I don’t plan on going to war with this red dot, but being placed on a range rifle hunting setup, plinking gun or perhaps even a self or home defense setup would be a good choice for the 503G.
Mounts and Mounting Options
Like most Holosun optics this optics includes a factory mount.
Factory Supplied Mount
The Holosun 503G comes with two mounts in the box.
The first mount is a low mount. This mount is used when you have a firearm such as an AK that has a drop to the stock.
Other firearms that have drop stocks are most shotguns, and almost all rifles besides an AR platform.
The other mount that comes in the box from the factory is a lower ⅓ mount. This mount is a popular height to use on an AR-15, and allows for the use of flip-up or fixed iron sights.

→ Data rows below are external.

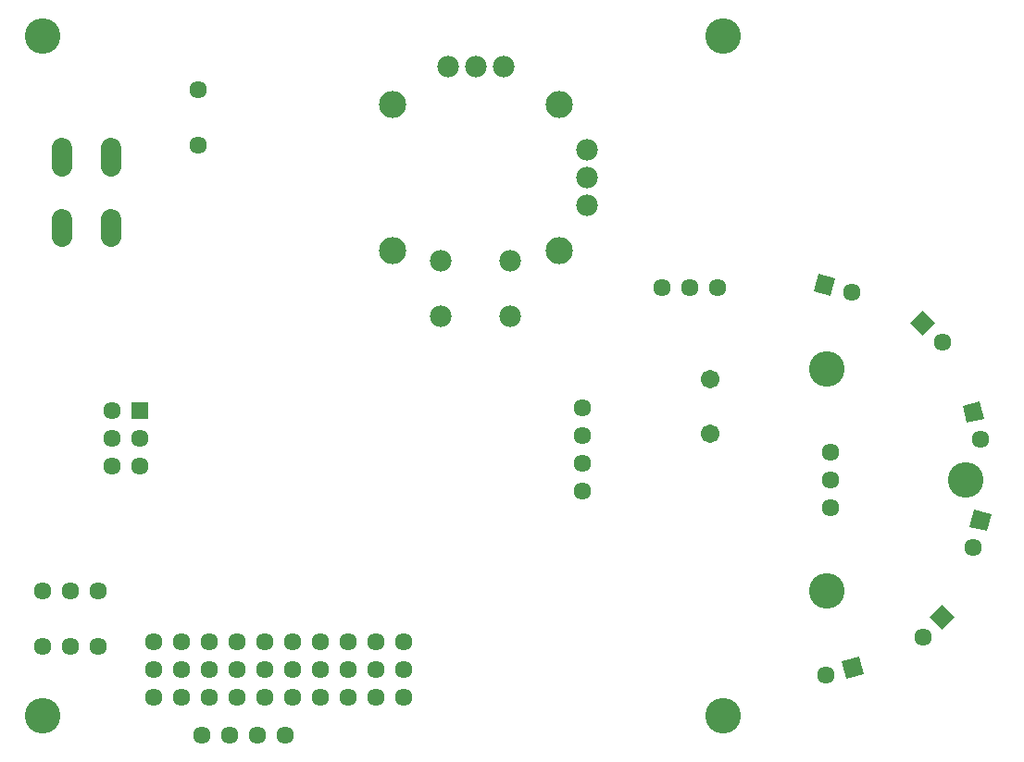
<source format=gbs>
G75*
G70*
%OFA0B0*%
%FSLAX24Y24*%
%IPPOS*%
%LPD*%
%AMOC8*
5,1,8,0,0,1.08239X$1,22.5*
%
%ADD10R,0.0635X0.0635*%
%ADD11C,0.0635*%
%ADD12R,0.0635X0.0635*%
%ADD13C,0.1280*%
%ADD14C,0.0674*%
%ADD15C,0.0980*%
%ADD16C,0.0780*%
%ADD17C,0.0720*%
D10*
X005150Y013474D03*
D11*
X004150Y013474D03*
X004150Y012474D03*
X005150Y012474D03*
X005150Y011474D03*
X004150Y011474D03*
X003650Y006974D03*
X002650Y006974D03*
X001650Y006974D03*
X001650Y004974D03*
X002650Y004974D03*
X003650Y004974D03*
X005650Y005124D03*
X006650Y005124D03*
X006650Y004124D03*
X005650Y004124D03*
X005650Y003124D03*
X006650Y003124D03*
X007650Y003124D03*
X008650Y003124D03*
X009650Y003124D03*
X010650Y003124D03*
X011650Y003124D03*
X012650Y003124D03*
X013650Y003124D03*
X014650Y003124D03*
X014650Y004124D03*
X013650Y004124D03*
X012650Y004124D03*
X011650Y004124D03*
X010650Y004124D03*
X009650Y004124D03*
X008650Y004124D03*
X007650Y004124D03*
X007650Y005124D03*
X008650Y005124D03*
X009650Y005124D03*
X010650Y005124D03*
X011650Y005124D03*
X012650Y005124D03*
X013650Y005124D03*
X014650Y005124D03*
X010400Y001774D03*
X009400Y001774D03*
X008400Y001774D03*
X007400Y001774D03*
X021100Y010574D03*
X021100Y011574D03*
X021100Y012574D03*
X021100Y013574D03*
X023950Y017899D03*
X024950Y017899D03*
X025950Y017899D03*
X030783Y017745D03*
X034056Y015923D03*
X035429Y012441D03*
X035171Y008541D03*
X033349Y005318D03*
X029867Y003945D03*
X030025Y009974D03*
X030025Y010974D03*
X030025Y011974D03*
X007250Y023024D03*
X007250Y025024D03*
D12*
G36*
X030041Y017616D02*
X029429Y017780D01*
X029593Y018392D01*
X030205Y018228D01*
X030041Y017616D01*
G37*
G36*
X033349Y016182D02*
X032901Y016630D01*
X033349Y017078D01*
X033797Y016630D01*
X033349Y016182D01*
G37*
G36*
X034947Y013019D02*
X034783Y013631D01*
X035395Y013795D01*
X035559Y013183D01*
X034947Y013019D01*
G37*
G36*
X035041Y009283D02*
X035205Y009895D01*
X035817Y009731D01*
X035653Y009119D01*
X035041Y009283D01*
G37*
G36*
X033608Y006025D02*
X034056Y006473D01*
X034504Y006025D01*
X034056Y005577D01*
X033608Y006025D01*
G37*
G36*
X030445Y004428D02*
X031057Y004592D01*
X031221Y003980D01*
X030609Y003816D01*
X030445Y004428D01*
G37*
D13*
X001650Y002474D03*
X026150Y002474D03*
X029900Y006974D03*
X034900Y010974D03*
X029900Y014974D03*
X026150Y026974D03*
X001650Y026974D03*
D14*
X025700Y014608D03*
X025700Y012640D03*
D15*
X020250Y019249D03*
X020250Y024499D03*
X014250Y024499D03*
X014250Y019249D03*
D16*
X016000Y018874D03*
X016000Y016874D03*
X018500Y016874D03*
X018500Y018874D03*
X021250Y020874D03*
X021250Y021874D03*
X021250Y022874D03*
X018250Y025874D03*
X017250Y025874D03*
X016250Y025874D03*
D17*
X004140Y022924D02*
X004140Y022284D01*
X002360Y022284D02*
X002360Y022924D01*
X002360Y020364D02*
X002360Y019724D01*
X004140Y019724D02*
X004140Y020364D01*
M02*

</source>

This height allows for the iron sights to be co-witnessed through the glass of the optic.
The supplied high mount is a little blocky and squared off. I have no complaints about the supplied high mount other than its ascetics. It should hold zero and is a quality part.
Strike Industries T1 Mount
Seeing how I didn’t really care for the way the supplied mount looked, I went ahead and ordered the newly released T1 Riser mount from Strike Industries.
I know, I cringe a little whenever I see or say that name. Visions of red and blue anodized hand grips, charging handles and hand stops flash through my mind.
Thankfully, the T1 mount does come in normal black anodization.
For those of you who like a little color flair on your weapons, fear not. Red is still an option along with FDE and “Titan” which looks like an orangish-yellow to me on a computer screen.
The design of the Strike Industries T1 mount is skeletonized and looks aggressive. I dig the design choice they made.
Another draw to the Strike Industries mount is that it comes with an insert that covers the two major heights for co-witness on an AR15.
If you like absolute co-witness, then leave the included spacer out.
If you want to run the optic at lower ⅓ height, add in the spacer and use the slightly longer supplied screws to attach the optic through the entire mount.
After installing the absolute mount and testing it out on my AR, I decided to go with the lower ⅓ height. This choice was made to keep my fat thumb from taking up part of the optical window with my thumb overbore (and pressure pad for my light) grip.
I found that this height was just enough to get the clearance I was needing and still be able to keep a good cheek weld.
Strike Industries makes the T1 mount from 6061 T6 aluminum, which we covered earlier. The clamp and screw are steel, which is a good choice as these areas receive high stress.
In my opinion, the Strike Industries T1 Mount is good to go!
Holosun HS503G Application
I see several applications for the Holosun 503G. Simply put, anything that has a 1913 rail that can successfully mount this optic.
The Micro Magnifier allows me to be able to stretch the legs on my 11.5 AR and fully utilize the ACSS reticle that is employed in the 503G.
If I ever tire of using it on the AR, I could also easily see myself placing it on an AK or even a tactical shotgun.
All in all, I am very happy with my purchase. I absolutely love the ACSS reticle design and its sharpness/clarity.
I plan on keeping the 504G on firearms that I either use or handle daily.
I also plan on revisiting this review in the future to give an update over time of how the 503G is holding up to use.